About the Orthodox Icon

Since its very inception, Christianity starts to develop its own pictorial, architecture and ritual practice, which carries deep moral, biblical and evangelic messages. A significant part of what was created during the first centuries of the incipient new religious and cultural norms has been lost, but from what has survived one can notice that the modern icon has inherited the traditions of the Christian ideology from that era.

According to the religious legend, the first icon of Jesus Christ was the image called "Not made by hands", which appeared on the cloth, with which the Saviour wiped the water from his washed face. This cloth was sent to Prince Abgar, the governor of Edessa, who recovered from a hard disease after he received the cloth with the image of Jesus Christ.

The first painted icons are attributed to the holy apostle and Evangelist Luke, who, according to the legend that reached us through the liturgical texts, being dedicated to the holidays of the Mother of God, painted three icons with the image of the God's Mother holding the little Jesus Christ in her hands.

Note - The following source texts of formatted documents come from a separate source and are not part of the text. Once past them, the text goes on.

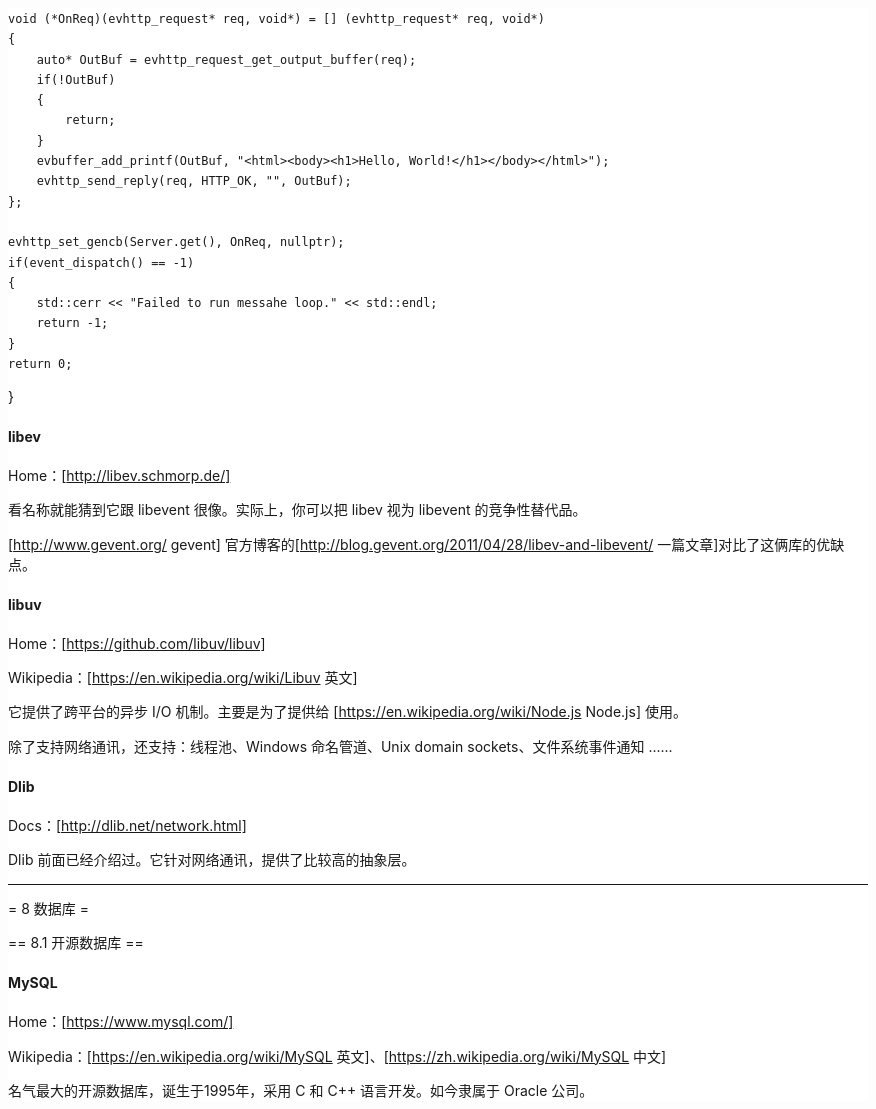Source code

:     void (*OnReq)(evhttp_request* req, void*) = [] (evhttp_request* req, void*)
    {
        auto* OutBuf = evhttp_request_get_output_buffer(req);
        if(!OutBuf)
        {
            return;
        }
        evbuffer_add_printf(OutBuf, "<html><body><h1>Hello, World!</h1></body></html>");
        evhttp_send_reply(req, HTTP_OK, "", OutBuf);
    };

    evhttp_set_gencb(Server.get(), OnReq, nullptr);
    if(event_dispatch() == -1)
    {
        std::cerr << "Failed to run messahe loop." << std::endl;
        return -1;
    }
    return 0;
}
</source>

<h4>libev</h4>

Home：[http://libev.schmorp.de/]

看名称就能猜到它跟 libevent 很像。实际上，你可以把 libev 视为 libevent 的竞争性替代品。

[http://www.gevent.org/ gevent] 官方博客的[http://blog.gevent.org/2011/04/28/libev-and-libevent/ 一篇文章]对比了这俩库的优缺点。

<h4>libuv</h4>

Home：[https://github.com/libuv/libuv]

Wikipedia：[https://en.wikipedia.org/wiki/Libuv 英文]

它提供了跨平台的异步 I/O 机制。主要是为了提供给 [https://en.wikipedia.org/wiki/Node.js Node.js] 使用。

除了支持网络通讯，还支持：线程池、Windows 命名管道、Unix domain sockets、文件系统事件通知 ......

<h4>Dlib</h4>

Docs：[http://dlib.net/network.html]

Dlib 前面已经介绍过。它针对网络通讯，提供了比较高的抽象层。

----

= 8 数据库 =

== 8.1 开源数据库 ==

<h4>MySQL</h4>

Home：[https://www.mysql.com/]

Wikipedia：[https://en.wikipedia.org/wiki/MySQL 英文]、[https://zh.wikipedia.org/wiki/MySQL 中文]

名气最大的开源数据库，诞生于1995年，采用 C 和 C++ 语言开发。如今隶属于 Oracle 公司。
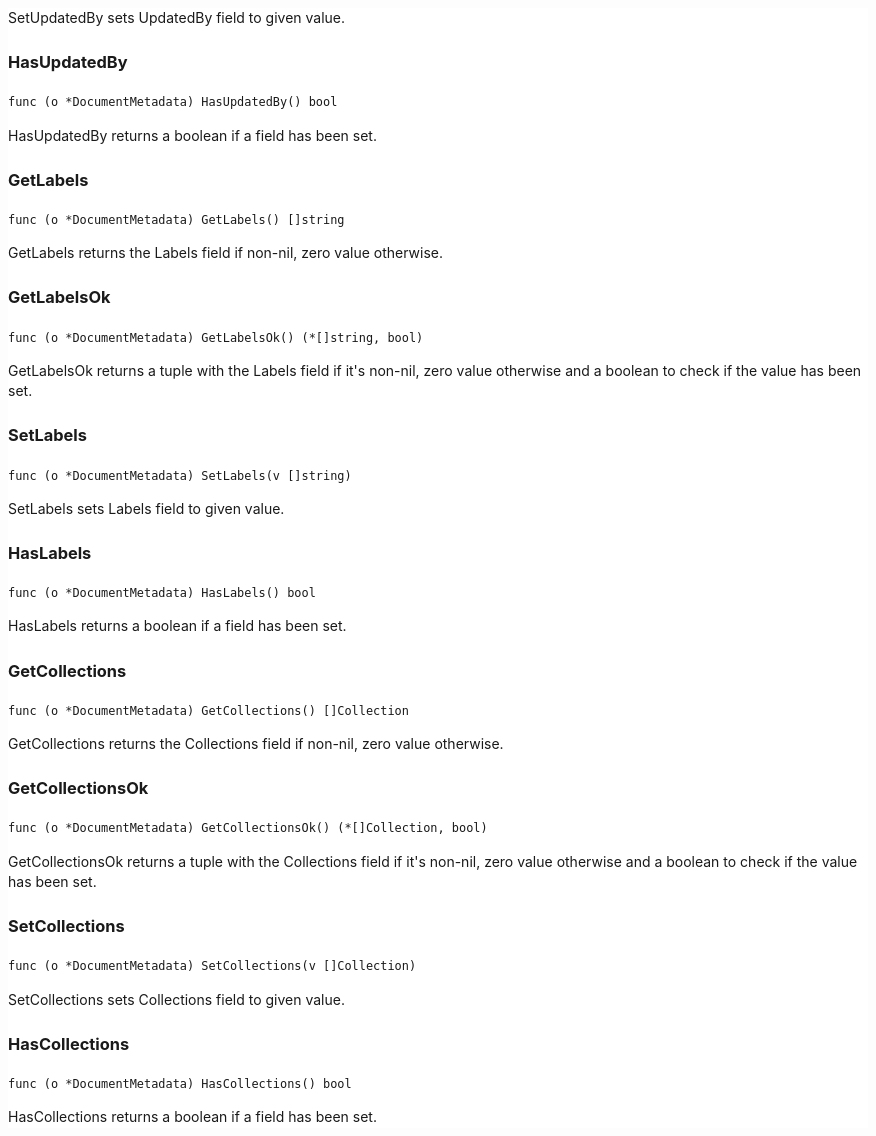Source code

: SetUpdatedBy sets UpdatedBy field to given value.

### HasUpdatedBy

`func (o *DocumentMetadata) HasUpdatedBy() bool`

HasUpdatedBy returns a boolean if a field has been set.

### GetLabels

`func (o *DocumentMetadata) GetLabels() []string`

GetLabels returns the Labels field if non-nil, zero value otherwise.

### GetLabelsOk

`func (o *DocumentMetadata) GetLabelsOk() (*[]string, bool)`

GetLabelsOk returns a tuple with the Labels field if it's non-nil, zero value otherwise
and a boolean to check if the value has been set.

### SetLabels

`func (o *DocumentMetadata) SetLabels(v []string)`

SetLabels sets Labels field to given value.

### HasLabels

`func (o *DocumentMetadata) HasLabels() bool`

HasLabels returns a boolean if a field has been set.

### GetCollections

`func (o *DocumentMetadata) GetCollections() []Collection`

GetCollections returns the Collections field if non-nil, zero value otherwise.

### GetCollectionsOk

`func (o *DocumentMetadata) GetCollectionsOk() (*[]Collection, bool)`

GetCollectionsOk returns a tuple with the Collections field if it's non-nil, zero value otherwise
and a boolean to check if the value has been set.

### SetCollections

`func (o *DocumentMetadata) SetCollections(v []Collection)`

SetCollections sets Collections field to given value.

### HasCollections

`func (o *DocumentMetadata) HasCollections() bool`

HasCollections returns a boolean if a field has been set.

The word "icon" comes from the Greek eikon and means image, portrait. In Christian tradition, however, the icon is not just an image with a religious plot that decorates the church. The icon possesses specific forms of expression that are characteristic only for the sacred image, which make it an inseparable part of the church liturgy in the East Orthodox Church.

In order to avoid deviation from its predestination, the icon shall meet the rules that are established by the apostles, the church Fathers and the decisions of the Ecumenical councils. The iconography canon has been formed for centuries and defines the requirements related to the practical completion of the icon - materials (wood, cloth, paint) and technology, as well as to the iconography of the biblical and evangelist scenes, the proportions of the figures, etc. These canons are described in symposiums - manuals for icon-painters, the so- called hermeneutics. This word has a Greek origin and means manual, explanation, directions. The Bulgarian icon-painters used hermeneutics that were brought from Aton, and during the process of their icon- painting practice they translated, copied and supplemented them. One of the few preserved manuals is the one owned by Dicho Zograf.